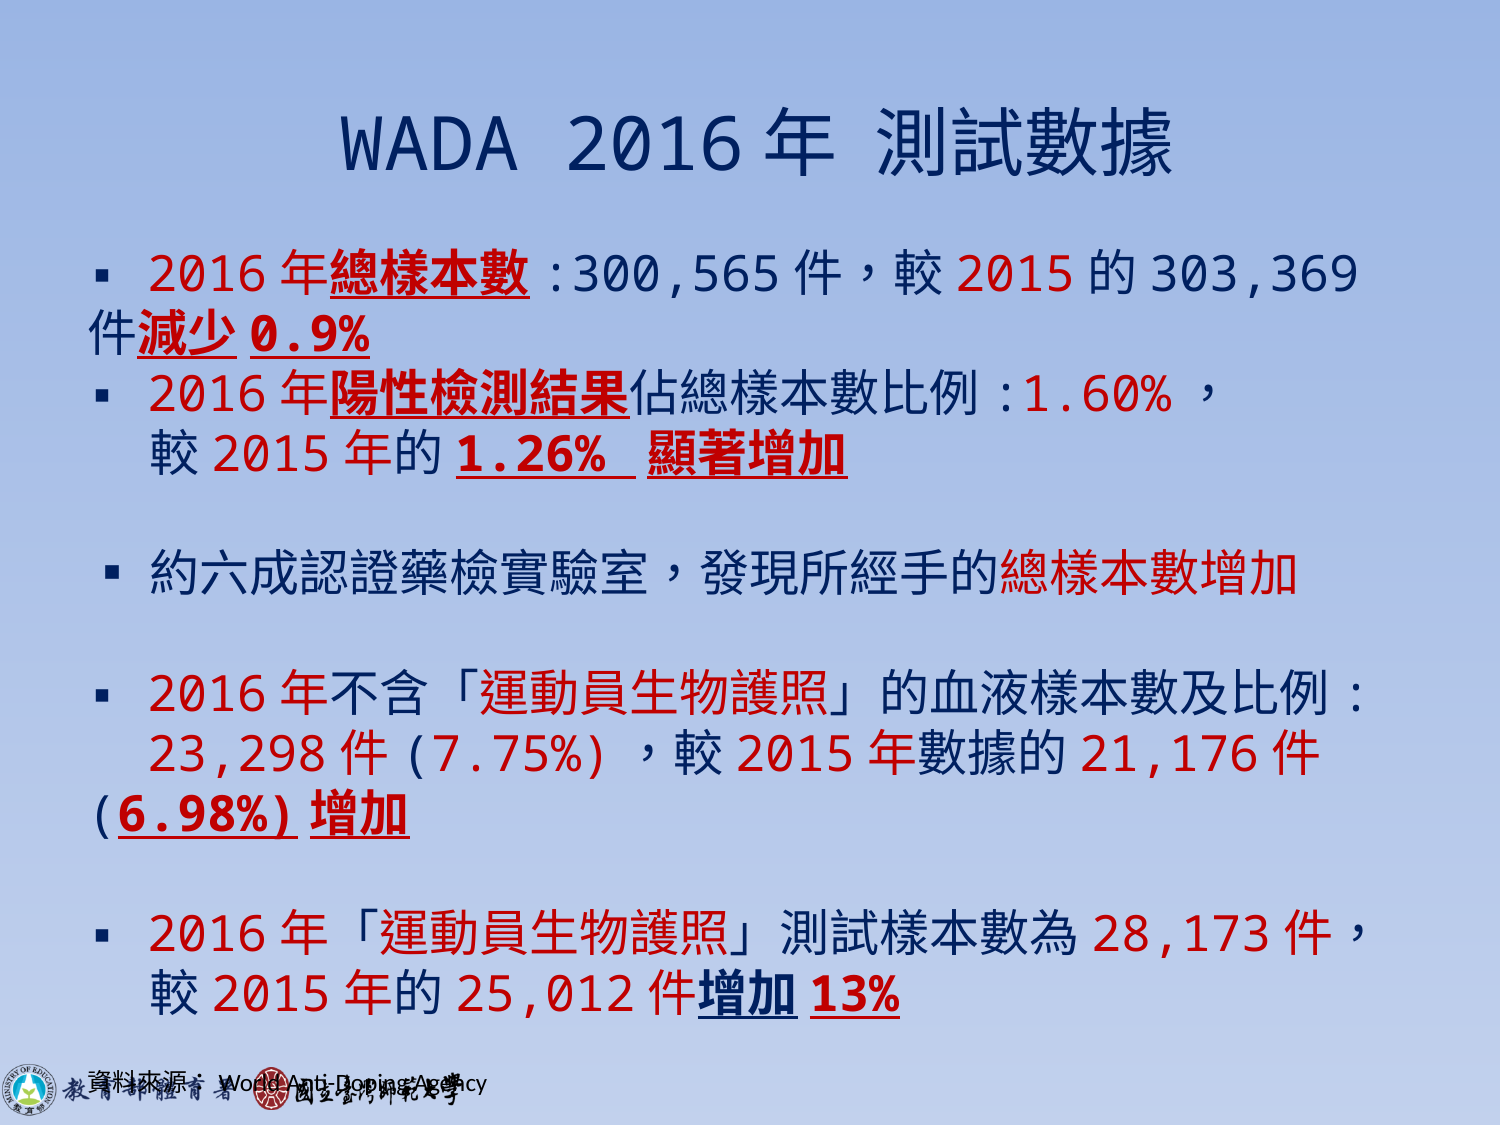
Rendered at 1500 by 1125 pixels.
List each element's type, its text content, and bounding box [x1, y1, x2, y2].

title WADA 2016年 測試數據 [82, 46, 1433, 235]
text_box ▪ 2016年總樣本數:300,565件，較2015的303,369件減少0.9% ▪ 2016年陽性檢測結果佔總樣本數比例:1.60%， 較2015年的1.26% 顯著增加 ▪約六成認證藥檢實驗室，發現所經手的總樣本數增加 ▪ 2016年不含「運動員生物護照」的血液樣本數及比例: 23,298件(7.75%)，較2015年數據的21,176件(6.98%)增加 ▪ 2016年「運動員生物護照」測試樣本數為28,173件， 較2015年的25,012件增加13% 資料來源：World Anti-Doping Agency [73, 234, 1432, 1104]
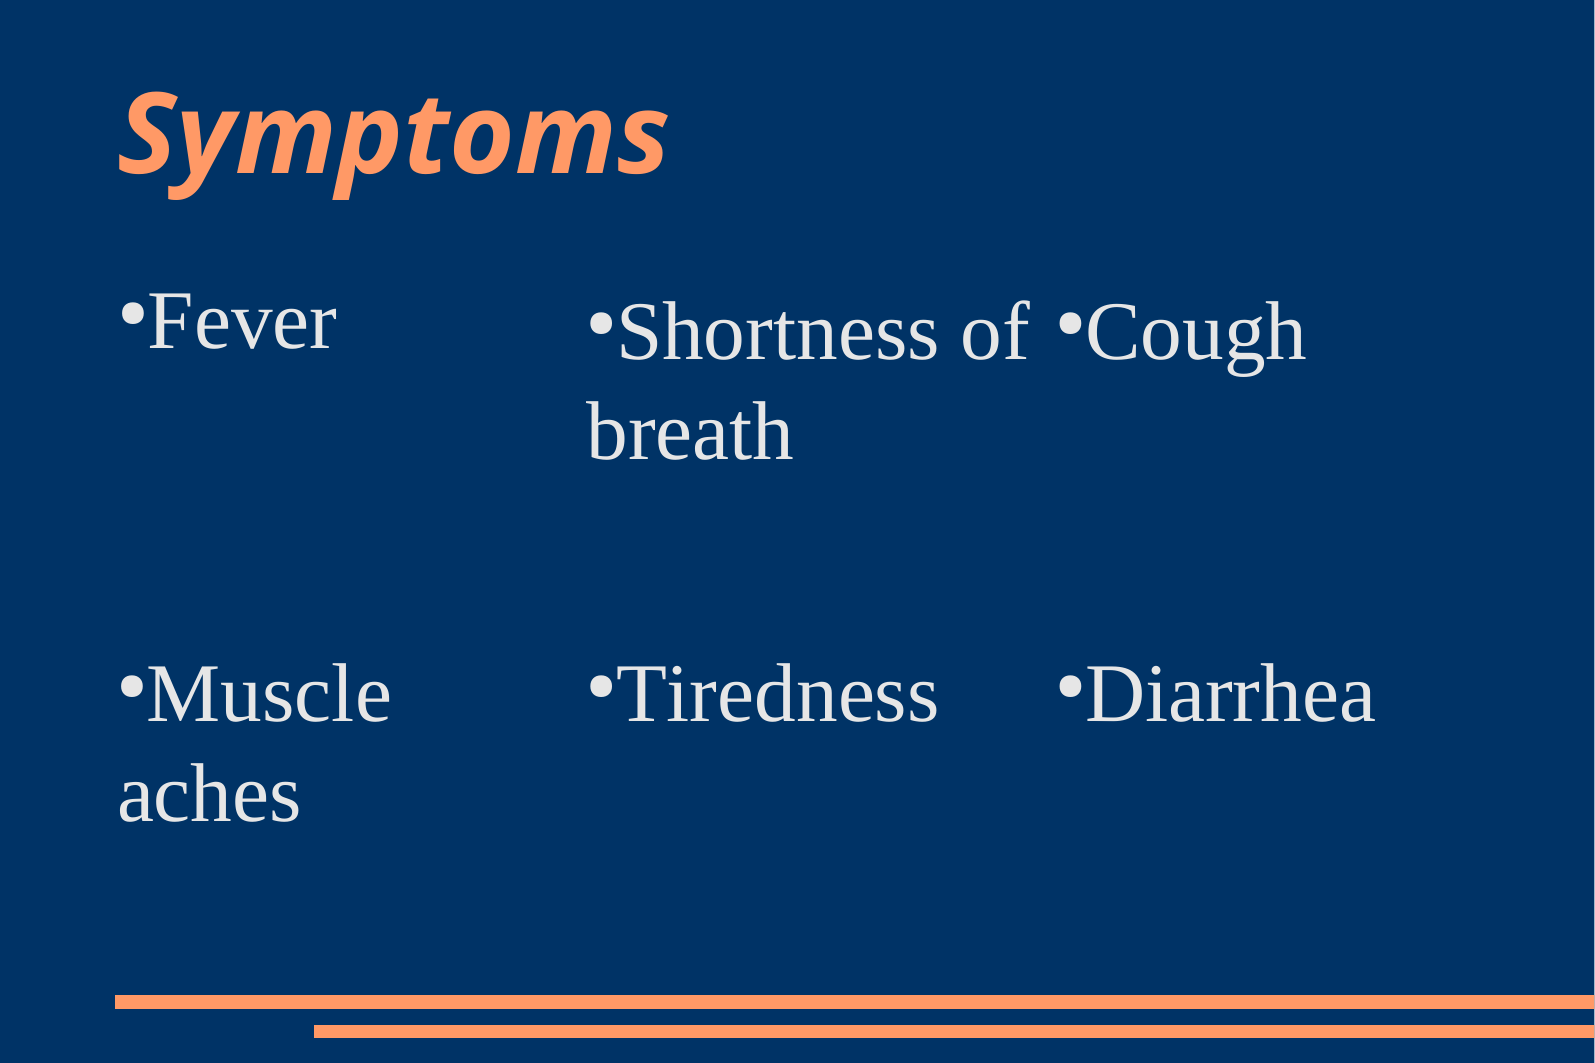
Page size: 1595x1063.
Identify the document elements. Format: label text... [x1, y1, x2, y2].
...
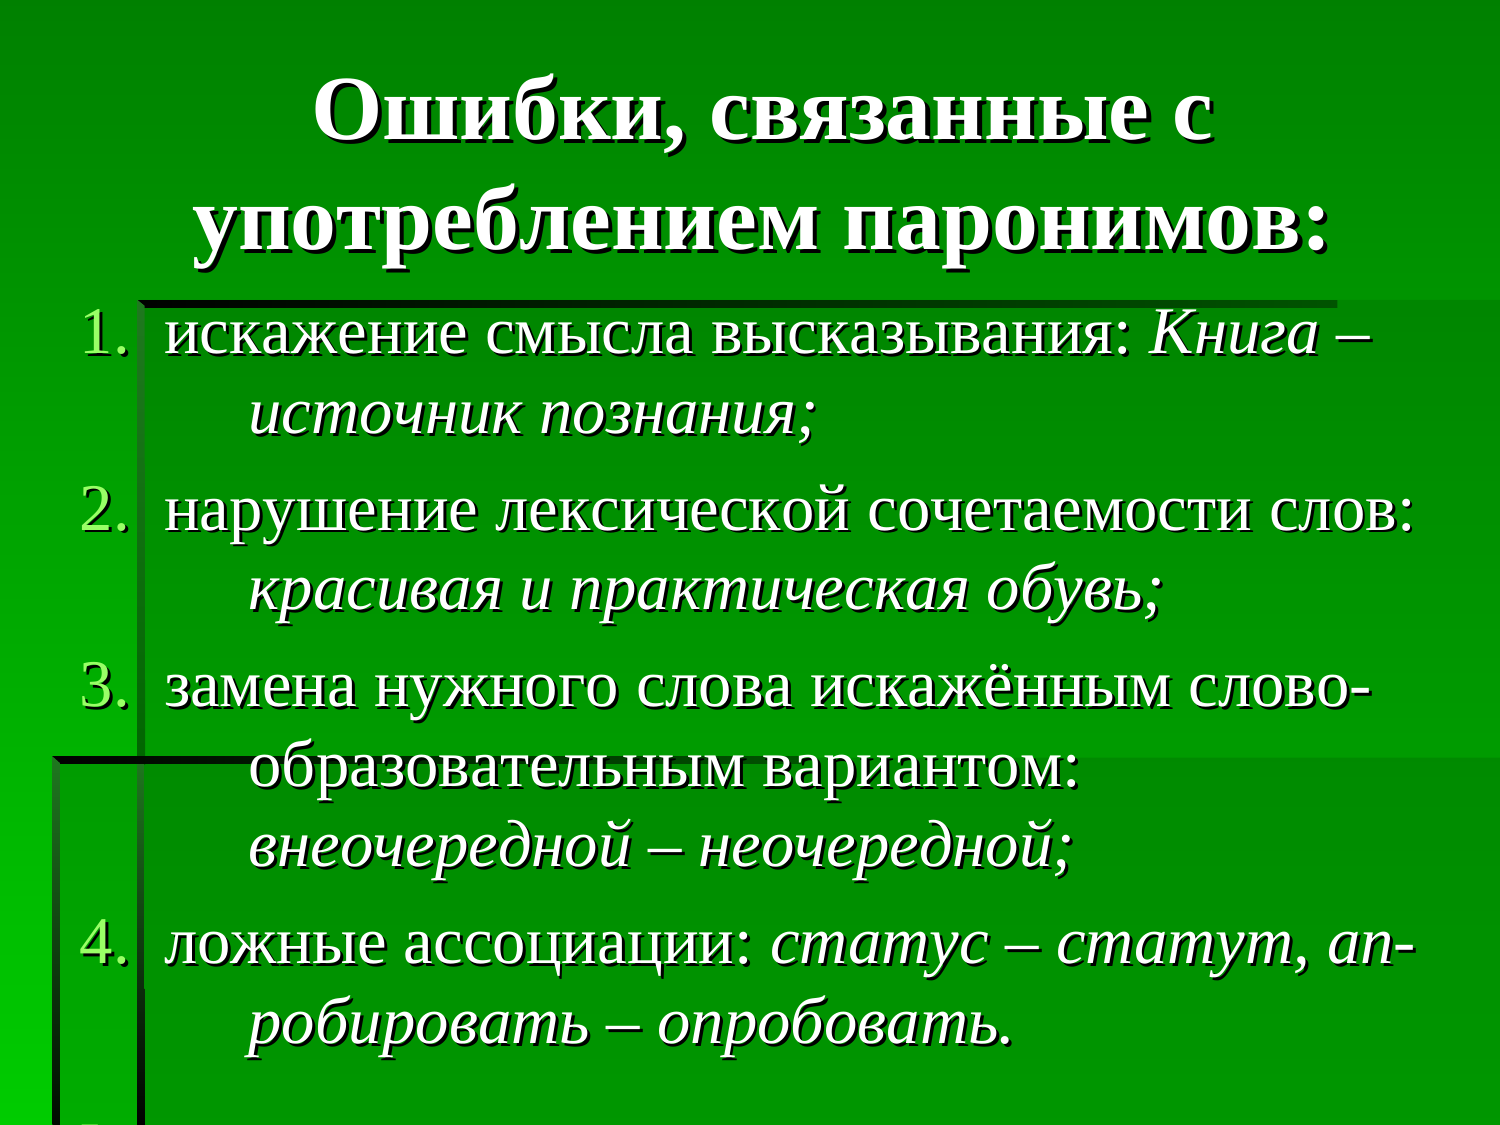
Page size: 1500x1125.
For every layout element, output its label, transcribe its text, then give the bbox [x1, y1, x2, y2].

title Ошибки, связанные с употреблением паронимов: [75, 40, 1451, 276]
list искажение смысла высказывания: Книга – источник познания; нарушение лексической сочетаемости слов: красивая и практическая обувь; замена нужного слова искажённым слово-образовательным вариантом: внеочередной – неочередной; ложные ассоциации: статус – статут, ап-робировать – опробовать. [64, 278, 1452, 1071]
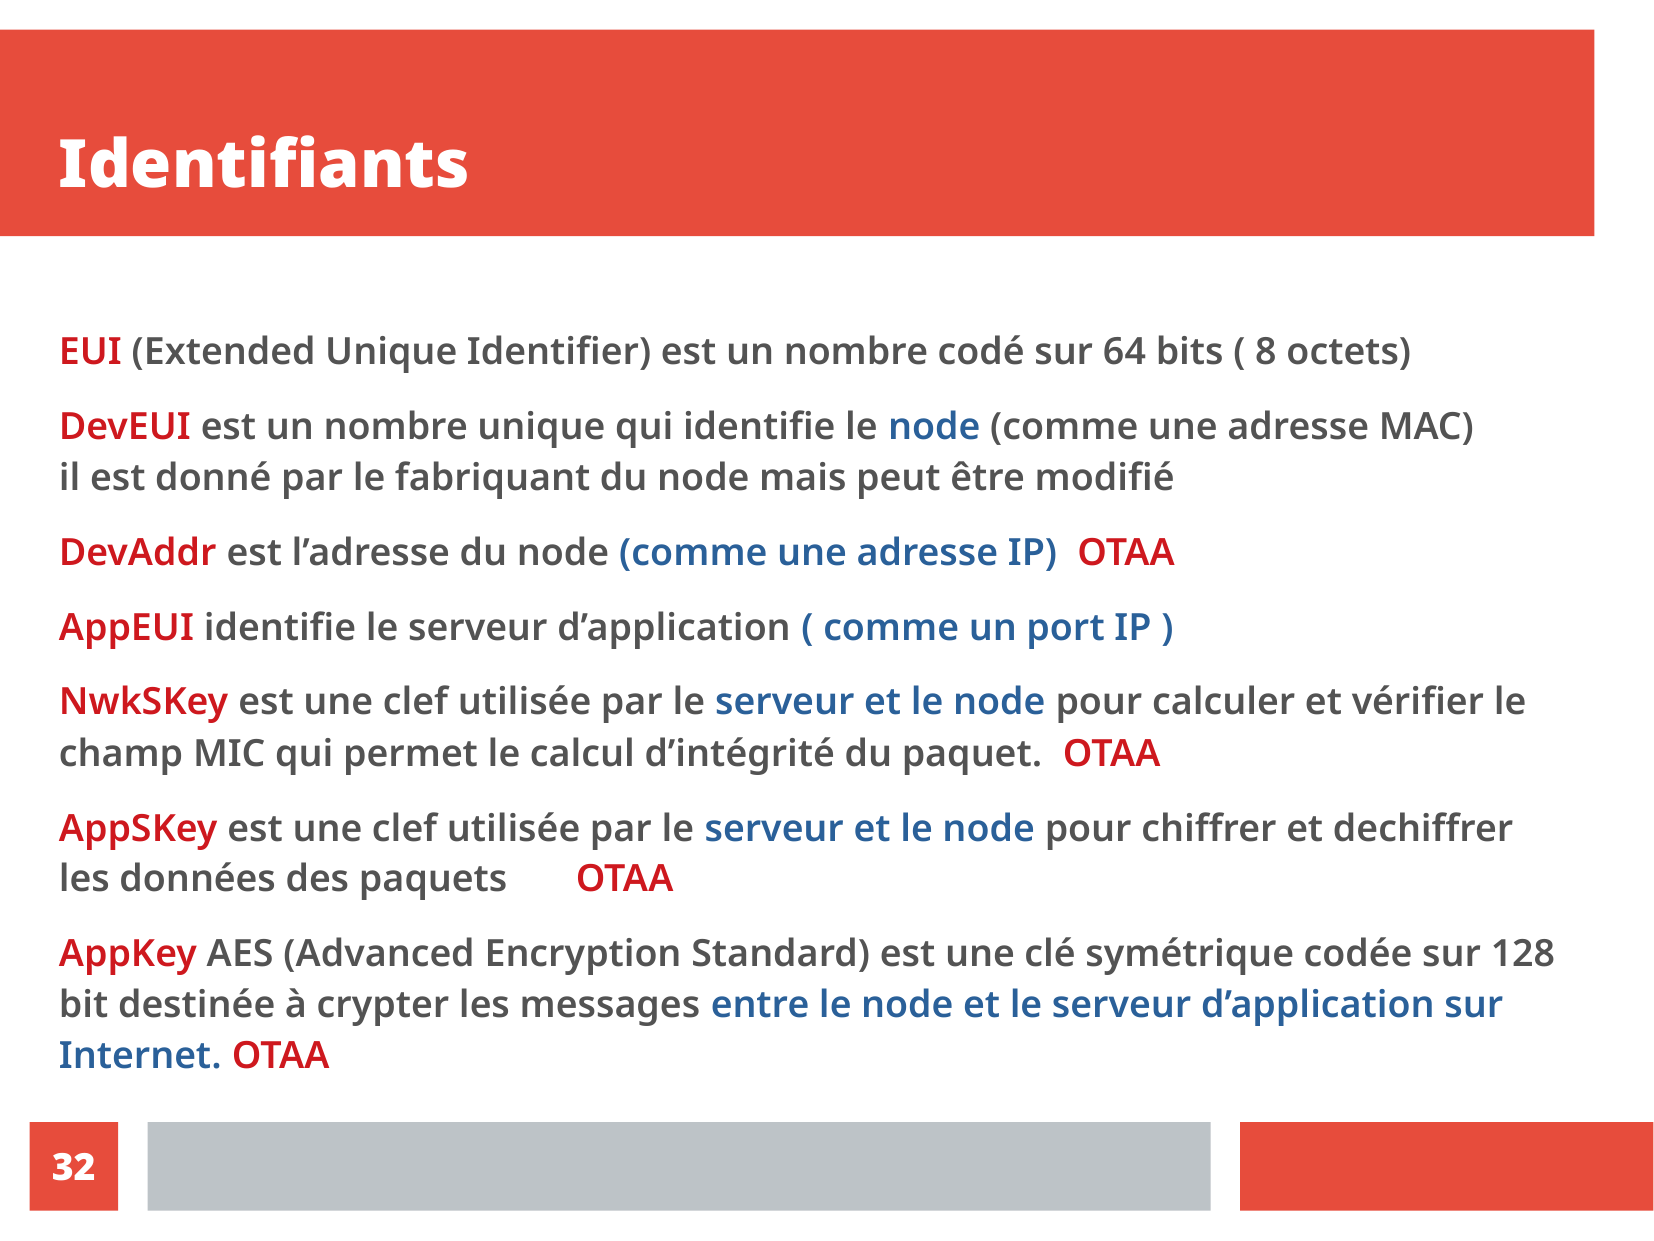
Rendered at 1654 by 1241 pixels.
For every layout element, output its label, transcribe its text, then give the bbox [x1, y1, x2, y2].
--
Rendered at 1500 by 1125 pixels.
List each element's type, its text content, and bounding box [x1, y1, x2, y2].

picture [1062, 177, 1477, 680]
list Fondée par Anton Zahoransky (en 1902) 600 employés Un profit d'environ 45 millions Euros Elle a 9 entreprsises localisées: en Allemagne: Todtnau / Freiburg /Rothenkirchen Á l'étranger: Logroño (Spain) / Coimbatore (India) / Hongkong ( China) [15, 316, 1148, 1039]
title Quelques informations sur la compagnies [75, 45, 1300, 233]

■ **Task to complete**
Please quote the lines between the one containing "Page size: 1595x1063." and the one containing "Identify the document", inclusive, and nothing more.

■ **Full response**
Page size: 1595x1063.
Identify the document elements. Format: label text... [x1, y1, x2, y2].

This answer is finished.